_Exercise details:_
Reproduce every line of the listing below, substituting "camera" for each occurrence of "pose" and leaving everything else unchanged.

_Material supplied:_
"""

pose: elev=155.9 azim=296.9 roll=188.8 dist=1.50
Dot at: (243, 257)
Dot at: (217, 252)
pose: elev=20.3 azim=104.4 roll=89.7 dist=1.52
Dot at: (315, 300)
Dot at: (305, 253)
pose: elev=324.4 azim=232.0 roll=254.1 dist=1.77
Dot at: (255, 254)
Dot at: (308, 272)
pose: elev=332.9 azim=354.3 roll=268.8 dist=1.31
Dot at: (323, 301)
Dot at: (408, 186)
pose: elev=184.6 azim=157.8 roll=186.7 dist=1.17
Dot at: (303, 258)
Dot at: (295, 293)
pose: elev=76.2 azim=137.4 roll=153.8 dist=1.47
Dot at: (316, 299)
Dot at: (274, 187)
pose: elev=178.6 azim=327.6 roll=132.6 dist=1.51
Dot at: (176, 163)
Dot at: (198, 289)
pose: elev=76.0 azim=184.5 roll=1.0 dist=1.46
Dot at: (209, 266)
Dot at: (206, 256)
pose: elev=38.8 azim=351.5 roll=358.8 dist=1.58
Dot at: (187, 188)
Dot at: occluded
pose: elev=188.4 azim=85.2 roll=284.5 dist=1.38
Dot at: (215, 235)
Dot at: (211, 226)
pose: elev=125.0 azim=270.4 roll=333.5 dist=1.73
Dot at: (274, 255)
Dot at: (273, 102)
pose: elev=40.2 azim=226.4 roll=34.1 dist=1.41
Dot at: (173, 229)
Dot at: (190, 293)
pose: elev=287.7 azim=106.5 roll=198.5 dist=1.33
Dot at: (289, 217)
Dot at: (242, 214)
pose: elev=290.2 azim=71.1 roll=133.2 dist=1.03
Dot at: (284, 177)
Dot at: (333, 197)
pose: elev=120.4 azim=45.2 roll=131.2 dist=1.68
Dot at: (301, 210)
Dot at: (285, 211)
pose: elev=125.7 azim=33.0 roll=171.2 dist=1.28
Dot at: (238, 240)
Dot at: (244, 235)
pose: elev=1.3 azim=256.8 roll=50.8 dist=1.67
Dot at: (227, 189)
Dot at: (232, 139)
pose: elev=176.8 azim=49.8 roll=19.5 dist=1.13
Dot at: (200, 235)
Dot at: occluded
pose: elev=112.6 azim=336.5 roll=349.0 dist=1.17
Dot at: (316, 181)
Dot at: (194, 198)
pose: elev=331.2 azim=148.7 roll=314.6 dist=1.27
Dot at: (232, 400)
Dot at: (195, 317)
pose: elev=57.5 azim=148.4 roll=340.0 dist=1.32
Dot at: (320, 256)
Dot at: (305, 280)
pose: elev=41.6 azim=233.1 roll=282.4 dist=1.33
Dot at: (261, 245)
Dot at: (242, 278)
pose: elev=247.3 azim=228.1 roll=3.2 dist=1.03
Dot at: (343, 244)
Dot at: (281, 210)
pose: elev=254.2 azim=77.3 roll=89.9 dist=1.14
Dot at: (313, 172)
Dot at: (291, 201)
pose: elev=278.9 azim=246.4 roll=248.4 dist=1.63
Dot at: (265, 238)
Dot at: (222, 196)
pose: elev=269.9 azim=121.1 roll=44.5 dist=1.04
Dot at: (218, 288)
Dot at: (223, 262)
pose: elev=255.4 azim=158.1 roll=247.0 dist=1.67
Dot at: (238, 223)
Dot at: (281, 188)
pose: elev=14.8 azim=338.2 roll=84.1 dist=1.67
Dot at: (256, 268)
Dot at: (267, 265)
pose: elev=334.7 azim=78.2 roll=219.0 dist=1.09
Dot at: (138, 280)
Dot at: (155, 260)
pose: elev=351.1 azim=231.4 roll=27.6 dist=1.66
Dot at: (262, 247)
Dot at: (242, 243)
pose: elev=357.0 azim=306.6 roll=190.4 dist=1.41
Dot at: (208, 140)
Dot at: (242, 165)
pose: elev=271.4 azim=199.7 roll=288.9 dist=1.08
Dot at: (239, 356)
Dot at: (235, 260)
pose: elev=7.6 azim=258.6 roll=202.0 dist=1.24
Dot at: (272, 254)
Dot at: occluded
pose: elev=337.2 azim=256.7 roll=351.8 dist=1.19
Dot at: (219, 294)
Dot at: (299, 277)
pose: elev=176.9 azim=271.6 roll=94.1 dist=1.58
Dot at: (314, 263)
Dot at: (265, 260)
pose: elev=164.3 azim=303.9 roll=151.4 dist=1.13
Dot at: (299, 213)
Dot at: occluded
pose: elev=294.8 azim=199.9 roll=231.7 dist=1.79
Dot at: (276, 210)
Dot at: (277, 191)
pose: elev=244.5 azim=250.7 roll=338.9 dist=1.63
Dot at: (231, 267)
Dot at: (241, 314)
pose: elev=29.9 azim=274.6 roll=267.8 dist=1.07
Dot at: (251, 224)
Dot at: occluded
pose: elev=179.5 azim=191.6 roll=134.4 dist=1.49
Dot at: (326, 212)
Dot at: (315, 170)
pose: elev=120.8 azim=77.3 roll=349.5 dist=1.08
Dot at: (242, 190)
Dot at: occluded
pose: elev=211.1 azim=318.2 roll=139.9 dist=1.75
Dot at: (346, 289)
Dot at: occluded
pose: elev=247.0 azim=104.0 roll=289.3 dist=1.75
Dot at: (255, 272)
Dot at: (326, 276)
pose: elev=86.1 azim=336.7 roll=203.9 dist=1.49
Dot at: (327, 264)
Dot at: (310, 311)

"""

_Solution for this exercise:_
camera: elev=155.9 azim=296.9 roll=188.8 dist=1.50
Dot at: (243, 257)
Dot at: (217, 252)
camera: elev=20.3 azim=104.4 roll=89.7 dist=1.52
Dot at: (315, 300)
Dot at: (305, 253)
camera: elev=324.4 azim=232.0 roll=254.1 dist=1.77
Dot at: (255, 254)
Dot at: (308, 272)
camera: elev=332.9 azim=354.3 roll=268.8 dist=1.31
Dot at: (323, 301)
Dot at: (408, 186)
camera: elev=184.6 azim=157.8 roll=186.7 dist=1.17
Dot at: (303, 258)
Dot at: (295, 293)
camera: elev=76.2 azim=137.4 roll=153.8 dist=1.47
Dot at: (316, 299)
Dot at: (274, 187)
camera: elev=178.6 azim=327.6 roll=132.6 dist=1.51
Dot at: (176, 163)
Dot at: (198, 289)
camera: elev=76.0 azim=184.5 roll=1.0 dist=1.46
Dot at: (209, 266)
Dot at: (206, 256)
camera: elev=38.8 azim=351.5 roll=358.8 dist=1.58
Dot at: (187, 188)
Dot at: occluded
camera: elev=188.4 azim=85.2 roll=284.5 dist=1.38
Dot at: (215, 235)
Dot at: (211, 226)
camera: elev=125.0 azim=270.4 roll=333.5 dist=1.73
Dot at: (274, 255)
Dot at: (273, 102)
camera: elev=40.2 azim=226.4 roll=34.1 dist=1.41
Dot at: (173, 229)
Dot at: (190, 293)
camera: elev=287.7 azim=106.5 roll=198.5 dist=1.33
Dot at: (289, 217)
Dot at: (242, 214)
camera: elev=290.2 azim=71.1 roll=133.2 dist=1.03
Dot at: (284, 177)
Dot at: (333, 197)
camera: elev=120.4 azim=45.2 roll=131.2 dist=1.68
Dot at: (301, 210)
Dot at: (285, 211)
camera: elev=125.7 azim=33.0 roll=171.2 dist=1.28
Dot at: (238, 240)
Dot at: (244, 235)
camera: elev=1.3 azim=256.8 roll=50.8 dist=1.67
Dot at: (227, 189)
Dot at: (232, 139)
camera: elev=176.8 azim=49.8 roll=19.5 dist=1.13
Dot at: (200, 235)
Dot at: occluded
camera: elev=112.6 azim=336.5 roll=349.0 dist=1.17
Dot at: (316, 181)
Dot at: (194, 198)
camera: elev=331.2 azim=148.7 roll=314.6 dist=1.27
Dot at: (232, 400)
Dot at: (195, 317)
camera: elev=57.5 azim=148.4 roll=340.0 dist=1.32
Dot at: (320, 256)
Dot at: (305, 280)
camera: elev=41.6 azim=233.1 roll=282.4 dist=1.33
Dot at: (261, 245)
Dot at: (242, 278)
camera: elev=247.3 azim=228.1 roll=3.2 dist=1.03
Dot at: (343, 244)
Dot at: (281, 210)
camera: elev=254.2 azim=77.3 roll=89.9 dist=1.14
Dot at: (313, 172)
Dot at: (291, 201)
camera: elev=278.9 azim=246.4 roll=248.4 dist=1.63
Dot at: (265, 238)
Dot at: (222, 196)
camera: elev=269.9 azim=121.1 roll=44.5 dist=1.04
Dot at: (218, 288)
Dot at: (223, 262)
camera: elev=255.4 azim=158.1 roll=247.0 dist=1.67
Dot at: (238, 223)
Dot at: (281, 188)
camera: elev=14.8 azim=338.2 roll=84.1 dist=1.67
Dot at: (256, 268)
Dot at: (267, 265)
camera: elev=334.7 azim=78.2 roll=219.0 dist=1.09
Dot at: (138, 280)
Dot at: (155, 260)
camera: elev=351.1 azim=231.4 roll=27.6 dist=1.66
Dot at: (262, 247)
Dot at: (242, 243)
camera: elev=357.0 azim=306.6 roll=190.4 dist=1.41
Dot at: (208, 140)
Dot at: (242, 165)
camera: elev=271.4 azim=199.7 roll=288.9 dist=1.08
Dot at: (239, 356)
Dot at: (235, 260)
camera: elev=7.6 azim=258.6 roll=202.0 dist=1.24
Dot at: (272, 254)
Dot at: occluded
camera: elev=337.2 azim=256.7 roll=351.8 dist=1.19
Dot at: (219, 294)
Dot at: (299, 277)
camera: elev=176.9 azim=271.6 roll=94.1 dist=1.58
Dot at: (314, 263)
Dot at: (265, 260)
camera: elev=164.3 azim=303.9 roll=151.4 dist=1.13
Dot at: (299, 213)
Dot at: occluded
camera: elev=294.8 azim=199.9 roll=231.7 dist=1.79
Dot at: (276, 210)
Dot at: (277, 191)
camera: elev=244.5 azim=250.7 roll=338.9 dist=1.63
Dot at: (231, 267)
Dot at: (241, 314)
camera: elev=29.9 azim=274.6 roll=267.8 dist=1.07
Dot at: (251, 224)
Dot at: occluded
camera: elev=179.5 azim=191.6 roll=134.4 dist=1.49
Dot at: (326, 212)
Dot at: (315, 170)
camera: elev=120.8 azim=77.3 roll=349.5 dist=1.08
Dot at: (242, 190)
Dot at: occluded
camera: elev=211.1 azim=318.2 roll=139.9 dist=1.75
Dot at: (346, 289)
Dot at: occluded
camera: elev=247.0 azim=104.0 roll=289.3 dist=1.75
Dot at: (255, 272)
Dot at: (326, 276)
camera: elev=86.1 azim=336.7 roll=203.9 dist=1.49
Dot at: (327, 264)
Dot at: (310, 311)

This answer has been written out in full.